Wednesday, July 4, 2012

Little Princes: One Man's Promise to Bring Home the Lost Children of Nepal by Conor Grennan

Several decades ago, while managing a small dude ranch in the mountains of New Mexico, I met an elderly woman who had served for five years in the Peace Corp after retiring from teaching.  It never occurred to me that anyone over the age of 25 would do such a thing. Since then I’ve harbored a secret desire to “save the world” in some exotic location (with air conditioning). I've also become a sucker for stories about do-gooders, like Three Cups of Tea, and  today’s book review, Little Princes: One Man's Promise to Bring Home the Lost Children of Nepal by Conor Grennan.

Little Princes is about Grennan’s founding of Next Generation Nepal, a non-profit dedicated to reconnecting trafficked children with their families, and to combating the root causes of child trafficking in rural villages in Nepal. His adventure begins when he signs up to volunteer in a Nepalese orphanage as an excuse to take a sabbatical from his government job in Prague. He quickly falls in love with the little children in the orphanage and, when he discovers that the children were rescued from child traffickers, he becomes determined to return the children to their parents. 
There are a number of conflicts in Grennan’s story that make it compelling. First is the issue of child trafficking. The fact that there are children held in dark basements for months with little food and no sanitation, and then sold into slavery, made me feel separated from reality and sheltered from the ugliness of humanity. It also made me want to toss my computer aside, sell my house and search door to door for unprotected children, which is pretty much what Grennan does in his story. But he soon runs into political and cultural barriers – corruption, poverty, ignorance, etc. – all part of the reality of why child trafficking persists. Click on Read More Below...

One conflict in the book that kept gnawing at the edges of my mind was why Grennan appeared to be the only person dealing with child traffickers in Nepal. In fact he wasn’t, but I chose to ignore this because it interfered with my enjoyment of his tale of heroism. Upon reflection, however, Grennan’s lack of disclosure of other similar efforts seems a little self-aggrandizing.

Another conflict that put a damper on my enjoyment of the book was the fact that the trafficked children were mostly sold by their parents. When Grennan approached the parents, they claimed that they thought they were handing over their children to a better life, one offering education, etc. From other accounts I’ve read, however, and in most cases, families sell their children simply because they cannot afford to feed them, which is a very sad reality with much deeper roots.

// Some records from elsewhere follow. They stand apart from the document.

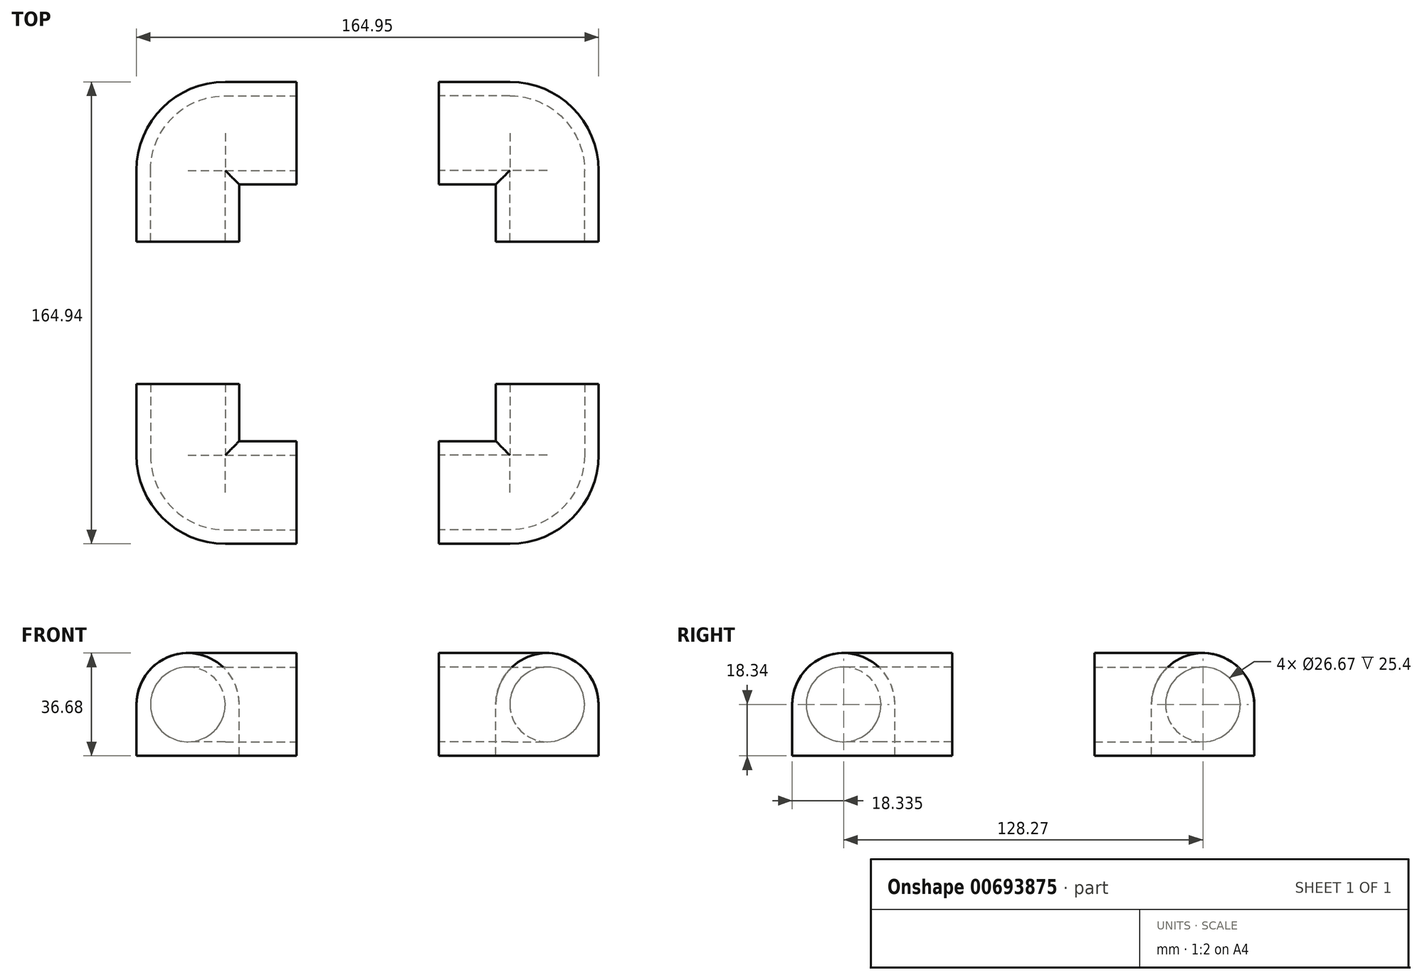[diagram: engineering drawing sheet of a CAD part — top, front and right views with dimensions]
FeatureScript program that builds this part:
annotation { "Feature Type Name" : "Feature", "Feature Type Description" : "" }
export const myFeature = defineFeature(function(context is Context, id is Id, definition is map)
    precondition{}
    {
        {
            var Q0;
            Q0=qCreatedBy(makeId("Front.planeOp"),FACE);
            var sketch = newSketch(context, id + "F0", { "sketchPlane" : qUnion([Q0])});
            skCircle(sketch, "E0", {"center": v(0, 0) * mm, "radius": 13.34 * mm});
            skSolve(sketch);
        }
        {
            var Q0;
            Q0=qCreatedBy(makeId("Top.planeOp"),FACE);
            var sketch = newSketch(context, id + "F1", { "sketchPlane" : qUnion([Q0])});
            skLineSegment(sketch, "E1", {"start": v(0, 0) * mm, "end": v(0, -25.4) * mm});
            skLineSegment(sketch, "E2", {"start": v(13.34, -38.73) * mm, "end": v(38.74, -38.73) * mm});
            skArc(sketch, "E3", {"start": v(0, -25.4) * mm, "mid": v(3.9, -34.83) * mm, "end": v(13.34, -38.73) * mm});
            skSolve(sketch);
        }
        {
            var Q0;
            Q0=makeQuery(id+"F0.imprint","IMPRINT",FACE,{"disambiguationData":[TD([[makeQuery(id+"F0.imprint","IMPRINT",EDGE,{"derivedFrom":sQuery(id+"F0.wireOp",EDGE,"E0")}),1.0]])]});
            var Q1;
            Q1=sQuery(id+"F1.wireOp",EDGE,"E1");
            var Q2;
            Q2=sQuery(id+"F1.wireOp",EDGE,"E3");
            var Q3;
            Q3=sQuery(id+"F1.wireOp",EDGE,"E2");
            sweep(context, id + "F2", {"profiles" : qUnion([Q0]), "path" : qUnion([Q1, Q2, Q3])});
        }
        {
            var Q0;
            Q0=makeQuery(id+"F2.opSweep","CAP_FACE",FACE,{"disambiguationData":[OSD([sQuery(id+"F0.wireOp",EDGE,"E0"),sQuery(id+"F1.wireOp",VERTEX,"E2.end")])],"isStart":false});
            var Q1;
            Q1=makeQuery(id+"F2.opSweep","CAP_FACE",FACE,{"disambiguationData":[OSD([sQuery(id+"F0.wireOp",EDGE,"E0"),sQuery(id+"F1.wireOp",VERTEX,"E1.start")])],"isStart":true});
            shell(context, id + "F3", {"entities" : qUnion([Q0, Q1]), "thickness" : 5 * mm, "oppositeDirection" : true});
        }
        {
            var Q0;
            Q0=qCreatedBy(makeId("Top.planeOp"),FACE);
            cPlane(context, id + "F4", {"entities" : qUnion([Q0]), "cplaneType" : CPlaneType.OFFSET, "offset" : 13.33 * mm, "oppositeDirection" : true, "width" : 152.4 * mm, "height" : 152.4 * mm});
        }
        {
            var Q0;
            Q0=qCreatedBy(id+"F4.planeOp",FACE);
            var sketch = newSketch(context, id + "F5", { "sketchPlane" : qUnion([Q0])});
            skLineSegment(sketch, "E4", {"start": v(38.74, -57.07) * mm, "end": v(13.34, -57.07) * mm});
            skLineSegment(sketch, "E5.0", {"start": v(38.74, -20.4) * mm, "end": v(38.74, -57.07) * mm});
            skLineSegment(sketch, "E6", {"start": v(18.33, -20.4) * mm, "end": v(38.74, -20.4) * mm});
            skLineSegment(sketch, "E7", {"start": v(18.34, 0) * mm, "end": v(18.34, -20.4) * mm});
            skArc(sketch, "E8", {"start": v(-18.33, -25.4) * mm, "mid": v(-9.06, -47.8) * mm, "end": v(13.34, -57.07) * mm});
            skLineSegment(sketch, "E9", {"start": v(-18.34, -25.4) * mm, "end": v(-18.34, 0) * mm});
            skLineSegment(sketch, "E10.0", {"start": v(18.34, 0) * mm, "end": v(-18.34, 0) * mm});
            skSolve(sketch);
        }
        {
            var Q0;
            Q0 = qSketchRegion(id + "F5", true);
            var Q1;
            Q1=makeQuery(id+"F2.opSweep","SWEPT_FACE",FACE,{"disambiguationData":[OSD([sQuery(id+"F0.wireOp",EDGE,"E0"),sQuery(id+"F1.wireOp",EDGE,"E1")])]});
            var Q2;
            Q2=makeQuery(id+"F2.opSweep","SWEPT_BODY",BODY,{"disambiguationData":[OSD([sQuery(id+"F0.wireOp",EDGE,"E0"),sQuery(id+"F1.wireOp",EDGE,"E2")])]});
            extrude(context, id + "F6", {"entities" : qUnion([Q0]), "operationType" : NewBodyOperationType.ADD, "oppositeDirection" : true, "depth" : 5 * mm, "offsetDistance" : 25.4 * mm, "hasSecondDirection" : true, "secondDirectionBound" : SecondDirectionBoundingType.UP_TO_BODY, "secondDirectionOppositeDirection" : false, "secondDirectionDepth" : 25.4 * mm, "secondDirectionBoundEntityFace" : qUnion([Q1]), "secondDirectionBoundEntityBody" : qUnion([Q2])});
        }
        {
            var Q0;
            Q0 = qSketchRegion(id + "F0", true);
            var Q1;
            Q1 = qConstructionFilter(qBodyType(qCreatedBy(id + "F1" ,EDGE), BodyType.WIRE), ConstructionObject.NO);
            sweep(context, id + "F7", {"operationType" : NewBodyOperationType.REMOVE, "profiles" : qUnion([Q0]), "path" : qUnion([Q1])});
        }
        {
            var Q0;
            Q0=makeQuery(id+"F2.opSweep","SWEPT_BODY",BODY,{"disambiguationData":[OSD([sQuery(id+"F0.wireOp",EDGE,"E0"),sQuery(id+"F1.wireOp",EDGE,"E2")])]});
            var Q1;
            Q1=qCreatedBy(makeId("Front.planeOp"),FACE);
            mirror(context, id + "F8", {"entities" : qUnion([Q0]), "mirrorPlane" : qUnion([Q1])});
        }
        {
            var Q0;
            Q0=makeQuery(id+"F2.opSweep","SWEPT_BODY",BODY,{"disambiguationData":[OSD([sQuery(id+"F0.wireOp",EDGE,"E0"),sQuery(id+"F1.wireOp",EDGE,"E2")])]});
            var Q1;
            Q1=makeQuery(id+"F8.opPattern","COPY",BODY,{"derivedFrom":makeQuery(id+"F2.opSweep","SWEPT_BODY",BODY,{"disambiguationData":[OSD([sQuery(id+"F0.wireOp",EDGE,"E0"),sQuery(id+"F1.wireOp",EDGE,"E2")])]}),"instanceName":"1"});
            var Q2;
            Q2=makeQuery(id+"F2.opSweep","CAP_FACE",FACE,{"disambiguationData":[OSD([sQuery(id+"F0.wireOp",EDGE,"E0"),sQuery(id+"F1.wireOp",VERTEX,"E2.end")])],"isStart":false});
            mirror(context, id + "F9", {"entities" : qUnion([Q0, Q1]), "mirrorPlane" : qUnion([Q2])});
        }
        {
            var Q0;
            Q0=makeQuery(id+"F9.opPattern","COPY",BODY,{"derivedFrom":makeQuery(id+"F8.opPattern","COPY",BODY,{"derivedFrom":makeQuery(id+"F2.opSweep","SWEPT_BODY",BODY,{"disambiguationData":[OSD([sQuery(id+"F0.wireOp",EDGE,"E0"),sQuery(id+"F1.wireOp",EDGE,"E2")])]}),"instanceName":"1"}),"instanceName":"1"});
            var Q1;
            Q1=makeQuery(id+"F8.opPattern","COPY",BODY,{"derivedFrom":makeQuery(id+"F2.opSweep","SWEPT_BODY",BODY,{"disambiguationData":[OSD([sQuery(id+"F0.wireOp",EDGE,"E0"),sQuery(id+"F1.wireOp",EDGE,"E2")])]}),"instanceName":"1"});
            transform(context, id + "F10", {"entities" : qUnion([Q0, Q1]), "transformType" : TransformType.TRANSLATION_3D, "dx" : 0 * mm, "dy" : 50.8 * mm, "dz" : 0 * mm, "makeCopy" : false});
        }
        {
            var Q0;
            Q0=makeQuery(id+"F9.opPattern","COPY",BODY,{"derivedFrom":makeQuery(id+"F2.opSweep","SWEPT_BODY",BODY,{"disambiguationData":[OSD([sQuery(id+"F0.wireOp",EDGE,"E0"),sQuery(id+"F1.wireOp",EDGE,"E2")])]}),"instanceName":"1"});
            var Q1;
            Q1=makeQuery(id+"F9.opPattern","COPY",BODY,{"derivedFrom":makeQuery(id+"F8.opPattern","COPY",BODY,{"derivedFrom":makeQuery(id+"F2.opSweep","SWEPT_BODY",BODY,{"disambiguationData":[OSD([sQuery(id+"F0.wireOp",EDGE,"E0"),sQuery(id+"F1.wireOp",EDGE,"E2")])]}),"instanceName":"1"}),"instanceName":"1"});
            transform(context, id + "F11", {"entities" : qUnion([Q0, Q1]), "transformType" : TransformType.TRANSLATION_3D, "dx" : 50.8 * mm, "dy" : 0 * mm, "dz" : 0 * mm, "makeCopy" : false});
        }
    });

In the end, Grennan (pictured) is able to return a few children to their parents, some of who seem genuinely grateful and remorseful. However, one cannot help but wonder if the children, who were very well cared for and educated in the orphanage, were not being sent back to a significantly diminished future.

On a more positive note, Little Princes is full of especially sweet stories about the children, exuding Grennan sincerity and enhancing the reader’s enjoyment. If you’re looking for feel-good, it doesn’t feel much better than Little Princes.